Sam hammered the last fence staple in place, then hefted his wire and fence tools. “Thanks, gentlemen. That should hold everything until morning.”

“No problem,” Stoner’s foreman replied. “’Night.”

Carter climbed back into his truck, started the engine, and turned around, saluting Stoner and Sam as he drove back down the road to the caretaker’s house where he and his young wife lived. Sam and Stoner walked side-by-side back to the truck without saying a word. Sam tossed the fence tools and the wire into the bed before opening the back door to check on Erin.

She was still there. Sam refused to examine why it mattered so much to him. His heart beat in a heavier rhythm as he took stock of her. She was curled into a ball on the back seat, her shapely little jean clad derriere pointed right at him. He pulled his glove off and checked her pulse. Steadier than his, that was for sure. He frowned when she didn’t stir and looked across the seat to Stoner.

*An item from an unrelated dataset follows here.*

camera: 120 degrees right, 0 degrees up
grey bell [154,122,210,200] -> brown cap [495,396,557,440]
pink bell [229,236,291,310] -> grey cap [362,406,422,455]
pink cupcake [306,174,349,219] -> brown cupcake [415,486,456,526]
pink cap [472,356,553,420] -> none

“She’s always been a heavy sleeper,” he said.

Stoner climbed in the passenger side in back and sat next to his daughter. It surprised Sam, but then Stoner was a changed man, so perhaps things would be different for Erin this time. Sam hoped so. The thought made his gut unknot a hitch.

“Erin, honey!” Stoner said. “Sit up. Let’s see that head.”

She struggled to open her eyes, blinking owlishly. Her brow furrowed as her glance went from side to side as though not sure where she was. When she finally focused on him, he saw no recognition in their depths. Sam wasn’t sure if it was from the pot, the injury, or sheer exhaustion. She looked like hell.